Mr Seah had asked whether putting fluoride in the drinking supply is still necessary to prevent dental caries.

He also asked about the current percentage of developed countries that still fluoridate their water supply and the empirical experience in Singapore on the levels of dental caries.

Mr Khaw said Singapore started putting fluoride into its water supply in 1954.

“Our experts in the Fluoride Review Committee have recommended that we should continue to do so,” he said.

First, it has been effective in reducing dental caries.

Second, research by the World Health Organisation (WHO) has shown that fluoride is most effective in preventing dental caries if a low level of fluoride is constantly present in the mouth.

Mr Khaw said while Singaporeans today have access to more sources of fluoride, such as fluoride toothpastes and mouth rinses, these products are not used by everyone.

He said water fluoridation remains the most cost-effective preventive public health measure for tooth decay.

Third, the Cochrane Collaboration Oral Health Group, an international expert group, has studied allegations of health risk due to water fluoridation.

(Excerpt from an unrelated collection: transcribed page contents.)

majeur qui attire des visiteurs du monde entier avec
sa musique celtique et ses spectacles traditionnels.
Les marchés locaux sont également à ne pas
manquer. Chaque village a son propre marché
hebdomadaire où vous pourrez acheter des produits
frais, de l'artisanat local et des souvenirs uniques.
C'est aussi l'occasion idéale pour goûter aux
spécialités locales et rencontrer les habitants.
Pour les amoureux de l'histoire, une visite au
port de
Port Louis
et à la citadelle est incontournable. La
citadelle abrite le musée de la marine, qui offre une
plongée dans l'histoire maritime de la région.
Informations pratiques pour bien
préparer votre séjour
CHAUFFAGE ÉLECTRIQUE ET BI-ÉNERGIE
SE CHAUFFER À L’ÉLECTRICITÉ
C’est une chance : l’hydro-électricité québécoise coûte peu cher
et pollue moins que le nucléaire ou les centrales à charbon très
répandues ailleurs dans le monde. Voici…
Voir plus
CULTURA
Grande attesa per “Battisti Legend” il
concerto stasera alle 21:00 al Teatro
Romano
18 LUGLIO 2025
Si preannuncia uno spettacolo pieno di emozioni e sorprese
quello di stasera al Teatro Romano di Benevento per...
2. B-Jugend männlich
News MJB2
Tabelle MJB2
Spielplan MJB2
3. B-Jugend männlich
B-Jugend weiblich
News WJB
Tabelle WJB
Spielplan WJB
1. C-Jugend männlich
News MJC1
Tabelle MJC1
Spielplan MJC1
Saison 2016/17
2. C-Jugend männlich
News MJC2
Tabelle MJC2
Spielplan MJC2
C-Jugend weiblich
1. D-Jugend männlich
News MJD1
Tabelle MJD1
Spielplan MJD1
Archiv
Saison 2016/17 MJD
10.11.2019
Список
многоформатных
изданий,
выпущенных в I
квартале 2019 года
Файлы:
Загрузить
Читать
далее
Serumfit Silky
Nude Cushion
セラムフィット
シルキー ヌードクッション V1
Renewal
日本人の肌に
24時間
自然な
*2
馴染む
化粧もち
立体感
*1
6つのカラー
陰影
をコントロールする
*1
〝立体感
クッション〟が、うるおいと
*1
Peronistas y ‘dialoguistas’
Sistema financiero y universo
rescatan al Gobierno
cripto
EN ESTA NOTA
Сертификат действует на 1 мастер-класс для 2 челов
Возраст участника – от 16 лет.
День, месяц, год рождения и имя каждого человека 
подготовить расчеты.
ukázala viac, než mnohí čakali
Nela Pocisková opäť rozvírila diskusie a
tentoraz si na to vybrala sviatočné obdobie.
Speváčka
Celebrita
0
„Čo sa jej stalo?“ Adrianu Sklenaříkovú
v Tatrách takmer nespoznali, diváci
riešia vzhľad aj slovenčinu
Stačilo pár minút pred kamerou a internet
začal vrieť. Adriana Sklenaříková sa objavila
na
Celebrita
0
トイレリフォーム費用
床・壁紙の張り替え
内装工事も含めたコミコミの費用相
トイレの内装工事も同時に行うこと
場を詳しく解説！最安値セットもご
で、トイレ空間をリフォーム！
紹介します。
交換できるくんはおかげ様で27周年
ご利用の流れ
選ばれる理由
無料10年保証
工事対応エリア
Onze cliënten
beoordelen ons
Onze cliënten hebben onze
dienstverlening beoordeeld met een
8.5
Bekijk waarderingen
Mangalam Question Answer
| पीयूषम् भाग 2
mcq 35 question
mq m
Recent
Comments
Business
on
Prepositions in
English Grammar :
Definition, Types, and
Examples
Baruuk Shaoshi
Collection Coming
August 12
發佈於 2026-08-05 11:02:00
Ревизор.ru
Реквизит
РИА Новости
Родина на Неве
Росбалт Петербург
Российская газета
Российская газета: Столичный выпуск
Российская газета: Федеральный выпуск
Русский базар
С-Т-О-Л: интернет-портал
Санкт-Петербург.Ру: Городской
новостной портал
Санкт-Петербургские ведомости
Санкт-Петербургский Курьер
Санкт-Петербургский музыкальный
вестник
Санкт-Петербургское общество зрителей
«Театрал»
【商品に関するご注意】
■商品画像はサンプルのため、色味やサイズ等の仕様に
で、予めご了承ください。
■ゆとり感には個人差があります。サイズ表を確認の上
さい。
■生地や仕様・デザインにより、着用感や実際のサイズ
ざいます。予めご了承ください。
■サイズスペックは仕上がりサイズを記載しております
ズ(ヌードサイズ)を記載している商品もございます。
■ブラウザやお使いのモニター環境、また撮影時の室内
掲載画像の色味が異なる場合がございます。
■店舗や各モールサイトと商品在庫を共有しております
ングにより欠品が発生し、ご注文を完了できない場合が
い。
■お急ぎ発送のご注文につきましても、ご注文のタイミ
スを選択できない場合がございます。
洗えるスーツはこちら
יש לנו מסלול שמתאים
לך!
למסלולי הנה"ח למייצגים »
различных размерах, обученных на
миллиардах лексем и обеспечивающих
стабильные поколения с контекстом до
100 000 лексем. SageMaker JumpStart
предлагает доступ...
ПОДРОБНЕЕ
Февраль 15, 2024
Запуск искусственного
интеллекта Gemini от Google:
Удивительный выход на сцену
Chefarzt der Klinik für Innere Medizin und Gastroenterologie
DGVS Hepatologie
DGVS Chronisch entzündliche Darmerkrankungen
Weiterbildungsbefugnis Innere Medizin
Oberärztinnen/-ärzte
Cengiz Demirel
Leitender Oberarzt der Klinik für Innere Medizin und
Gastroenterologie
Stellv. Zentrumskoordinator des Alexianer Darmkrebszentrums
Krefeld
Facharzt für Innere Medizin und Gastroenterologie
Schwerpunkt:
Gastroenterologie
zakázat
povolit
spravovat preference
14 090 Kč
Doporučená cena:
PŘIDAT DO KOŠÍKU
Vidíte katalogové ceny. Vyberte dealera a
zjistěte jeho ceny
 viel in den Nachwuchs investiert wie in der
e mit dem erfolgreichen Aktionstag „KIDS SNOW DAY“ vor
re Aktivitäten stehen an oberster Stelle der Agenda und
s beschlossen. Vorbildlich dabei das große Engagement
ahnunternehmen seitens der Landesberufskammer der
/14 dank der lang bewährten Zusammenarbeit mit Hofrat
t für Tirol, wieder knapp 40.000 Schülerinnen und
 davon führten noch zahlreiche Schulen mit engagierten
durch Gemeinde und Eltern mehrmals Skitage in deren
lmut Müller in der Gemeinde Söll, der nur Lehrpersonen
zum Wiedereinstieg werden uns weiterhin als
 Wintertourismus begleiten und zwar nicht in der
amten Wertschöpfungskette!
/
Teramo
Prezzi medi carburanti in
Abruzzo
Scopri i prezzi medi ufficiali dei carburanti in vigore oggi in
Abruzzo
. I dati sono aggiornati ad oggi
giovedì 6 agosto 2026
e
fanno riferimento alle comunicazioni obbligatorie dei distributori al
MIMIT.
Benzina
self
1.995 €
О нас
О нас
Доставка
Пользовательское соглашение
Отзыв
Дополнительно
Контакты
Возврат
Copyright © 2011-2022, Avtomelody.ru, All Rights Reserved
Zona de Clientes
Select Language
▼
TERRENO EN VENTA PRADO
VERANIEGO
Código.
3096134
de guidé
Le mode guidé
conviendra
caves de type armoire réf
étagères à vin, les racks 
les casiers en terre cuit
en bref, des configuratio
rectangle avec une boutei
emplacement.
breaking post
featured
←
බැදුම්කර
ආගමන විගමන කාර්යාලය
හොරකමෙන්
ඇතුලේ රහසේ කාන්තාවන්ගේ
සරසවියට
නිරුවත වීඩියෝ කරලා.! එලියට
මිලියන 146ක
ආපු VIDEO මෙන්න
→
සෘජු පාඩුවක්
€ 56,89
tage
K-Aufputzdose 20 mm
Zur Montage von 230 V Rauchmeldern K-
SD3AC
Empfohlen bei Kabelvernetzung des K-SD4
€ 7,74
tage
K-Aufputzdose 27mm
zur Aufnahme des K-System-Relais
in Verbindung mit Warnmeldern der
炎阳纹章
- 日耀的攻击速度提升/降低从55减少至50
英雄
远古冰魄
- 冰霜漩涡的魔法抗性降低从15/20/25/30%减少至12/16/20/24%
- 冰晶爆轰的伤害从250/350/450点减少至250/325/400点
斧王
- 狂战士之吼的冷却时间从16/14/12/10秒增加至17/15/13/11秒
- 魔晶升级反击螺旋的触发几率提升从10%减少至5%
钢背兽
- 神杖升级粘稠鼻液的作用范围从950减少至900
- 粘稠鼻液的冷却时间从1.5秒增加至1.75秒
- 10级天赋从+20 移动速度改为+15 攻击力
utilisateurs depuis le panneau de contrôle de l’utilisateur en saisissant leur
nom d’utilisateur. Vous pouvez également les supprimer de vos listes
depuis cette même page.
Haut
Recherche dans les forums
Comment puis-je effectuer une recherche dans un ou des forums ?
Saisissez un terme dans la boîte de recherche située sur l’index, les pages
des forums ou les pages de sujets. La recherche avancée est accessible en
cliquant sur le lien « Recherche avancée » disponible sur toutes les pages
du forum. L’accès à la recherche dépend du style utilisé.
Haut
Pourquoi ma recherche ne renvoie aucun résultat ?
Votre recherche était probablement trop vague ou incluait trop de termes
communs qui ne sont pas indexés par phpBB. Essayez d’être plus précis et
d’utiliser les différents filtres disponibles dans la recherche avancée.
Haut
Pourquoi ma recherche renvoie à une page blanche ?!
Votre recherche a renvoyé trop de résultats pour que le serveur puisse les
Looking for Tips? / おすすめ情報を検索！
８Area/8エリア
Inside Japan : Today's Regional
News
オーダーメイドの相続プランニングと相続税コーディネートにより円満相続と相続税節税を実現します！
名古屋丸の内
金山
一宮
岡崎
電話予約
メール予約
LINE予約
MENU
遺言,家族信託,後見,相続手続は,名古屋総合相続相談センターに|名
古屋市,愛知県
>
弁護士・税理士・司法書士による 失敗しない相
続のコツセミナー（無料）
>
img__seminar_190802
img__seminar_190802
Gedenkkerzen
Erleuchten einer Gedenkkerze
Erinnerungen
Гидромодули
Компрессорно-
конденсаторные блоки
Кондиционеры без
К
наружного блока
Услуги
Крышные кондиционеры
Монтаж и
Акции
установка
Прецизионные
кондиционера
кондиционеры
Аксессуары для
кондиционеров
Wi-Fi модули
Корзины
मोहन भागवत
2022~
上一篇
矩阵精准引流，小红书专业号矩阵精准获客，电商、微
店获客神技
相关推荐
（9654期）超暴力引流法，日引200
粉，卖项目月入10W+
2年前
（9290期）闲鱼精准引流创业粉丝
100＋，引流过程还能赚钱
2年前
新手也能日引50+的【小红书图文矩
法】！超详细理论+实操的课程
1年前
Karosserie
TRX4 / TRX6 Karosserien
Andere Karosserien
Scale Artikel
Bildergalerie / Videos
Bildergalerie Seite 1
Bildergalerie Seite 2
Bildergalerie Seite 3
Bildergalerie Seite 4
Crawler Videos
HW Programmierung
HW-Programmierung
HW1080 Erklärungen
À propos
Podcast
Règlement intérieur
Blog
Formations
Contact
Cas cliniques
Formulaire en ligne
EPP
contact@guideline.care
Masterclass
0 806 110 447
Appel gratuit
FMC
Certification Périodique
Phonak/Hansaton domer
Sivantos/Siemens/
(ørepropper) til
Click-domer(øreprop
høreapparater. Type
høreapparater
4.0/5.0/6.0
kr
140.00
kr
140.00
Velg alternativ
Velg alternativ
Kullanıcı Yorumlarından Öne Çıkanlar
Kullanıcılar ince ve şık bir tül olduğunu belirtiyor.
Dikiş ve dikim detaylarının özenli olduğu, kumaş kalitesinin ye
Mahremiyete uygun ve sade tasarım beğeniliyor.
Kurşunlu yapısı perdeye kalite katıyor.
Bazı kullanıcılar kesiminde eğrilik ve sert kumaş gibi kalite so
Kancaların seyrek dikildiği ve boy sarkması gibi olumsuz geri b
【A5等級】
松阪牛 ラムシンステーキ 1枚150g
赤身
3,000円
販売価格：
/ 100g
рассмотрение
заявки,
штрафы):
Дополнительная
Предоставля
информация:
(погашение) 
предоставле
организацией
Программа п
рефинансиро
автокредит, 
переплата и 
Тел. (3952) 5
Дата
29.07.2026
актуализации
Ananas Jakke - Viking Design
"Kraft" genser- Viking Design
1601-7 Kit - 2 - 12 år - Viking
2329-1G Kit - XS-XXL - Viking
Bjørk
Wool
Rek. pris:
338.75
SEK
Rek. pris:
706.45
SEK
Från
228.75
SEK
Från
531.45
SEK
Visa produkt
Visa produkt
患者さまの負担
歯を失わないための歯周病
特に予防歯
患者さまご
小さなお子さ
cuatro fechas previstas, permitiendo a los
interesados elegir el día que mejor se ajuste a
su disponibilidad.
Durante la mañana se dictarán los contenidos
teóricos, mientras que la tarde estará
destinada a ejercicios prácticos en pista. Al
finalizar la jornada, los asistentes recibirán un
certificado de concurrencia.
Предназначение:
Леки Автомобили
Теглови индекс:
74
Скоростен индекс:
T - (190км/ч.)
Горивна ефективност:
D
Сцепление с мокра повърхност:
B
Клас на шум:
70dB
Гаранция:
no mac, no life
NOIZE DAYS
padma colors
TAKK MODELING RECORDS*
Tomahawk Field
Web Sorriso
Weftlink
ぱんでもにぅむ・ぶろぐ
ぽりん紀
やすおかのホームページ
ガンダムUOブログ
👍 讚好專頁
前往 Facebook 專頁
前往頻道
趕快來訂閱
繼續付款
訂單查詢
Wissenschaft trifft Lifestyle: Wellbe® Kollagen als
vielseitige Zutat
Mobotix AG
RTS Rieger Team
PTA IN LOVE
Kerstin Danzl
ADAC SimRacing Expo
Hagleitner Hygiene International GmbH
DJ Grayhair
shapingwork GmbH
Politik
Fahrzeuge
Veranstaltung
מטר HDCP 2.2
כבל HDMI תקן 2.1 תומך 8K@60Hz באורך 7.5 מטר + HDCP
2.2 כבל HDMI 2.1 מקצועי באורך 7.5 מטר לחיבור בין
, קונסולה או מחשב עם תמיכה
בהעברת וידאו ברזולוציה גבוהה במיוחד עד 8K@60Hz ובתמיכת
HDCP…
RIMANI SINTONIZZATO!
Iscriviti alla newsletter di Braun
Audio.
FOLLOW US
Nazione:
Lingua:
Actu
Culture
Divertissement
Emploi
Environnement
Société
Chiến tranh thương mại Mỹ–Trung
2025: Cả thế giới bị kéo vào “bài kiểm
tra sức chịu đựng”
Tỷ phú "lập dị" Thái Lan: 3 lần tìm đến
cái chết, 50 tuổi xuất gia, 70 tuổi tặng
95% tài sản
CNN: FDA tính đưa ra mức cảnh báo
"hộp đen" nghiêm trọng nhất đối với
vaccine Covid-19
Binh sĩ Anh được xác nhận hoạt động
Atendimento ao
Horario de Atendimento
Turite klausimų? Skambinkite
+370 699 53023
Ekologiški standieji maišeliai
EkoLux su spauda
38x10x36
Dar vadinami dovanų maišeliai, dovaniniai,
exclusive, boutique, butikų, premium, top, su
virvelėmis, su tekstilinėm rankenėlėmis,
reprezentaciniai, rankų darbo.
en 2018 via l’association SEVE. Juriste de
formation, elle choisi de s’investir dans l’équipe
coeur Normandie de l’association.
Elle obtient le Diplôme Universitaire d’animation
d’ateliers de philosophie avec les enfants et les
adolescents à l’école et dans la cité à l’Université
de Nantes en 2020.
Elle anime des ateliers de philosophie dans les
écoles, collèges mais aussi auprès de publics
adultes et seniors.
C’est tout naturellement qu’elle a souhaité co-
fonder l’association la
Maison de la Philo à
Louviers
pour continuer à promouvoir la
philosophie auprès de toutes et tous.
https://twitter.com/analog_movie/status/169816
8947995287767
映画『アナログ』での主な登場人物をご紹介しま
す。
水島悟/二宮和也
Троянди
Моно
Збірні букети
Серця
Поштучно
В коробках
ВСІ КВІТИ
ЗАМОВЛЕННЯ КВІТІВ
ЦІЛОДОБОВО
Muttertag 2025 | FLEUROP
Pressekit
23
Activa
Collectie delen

“They found no evidence of such an allegation, so long as the water fluoridation is kept within a certain fluoride concentration level,” said Mr Khaw.

Mr Khaw said the latest WHO guideline prescribes it at 1.5 mg per litre.

“In Singapore, we have over the years progressively reduced our fluoridation level to its current concentration level of 0.6mg per litre in our tap water. This is well within the WHO’s prescribed safety level,” he said.

Some 40 countries, including the US, Australia, New Zealand and Ireland have water fluoridation schemes in place.

Singapore’s Fluoride Review Committee meets regularly to review the appropriate and safe concentration level of fluoride in drinking water.

Mr Khaw said their conclusion was that dental fluorosis is not prevalent in Singapore, and is only of minor aesthetic concern.

Dental fluorosis is a health condition caused by a child receiving too much fluoride during tooth development.

In its mild form, it appears as tiny white streaks or specks that are often unnoticeable.

In its severe form, it is characterized by black and brown stains, as well as cracking and pitting of the teeth.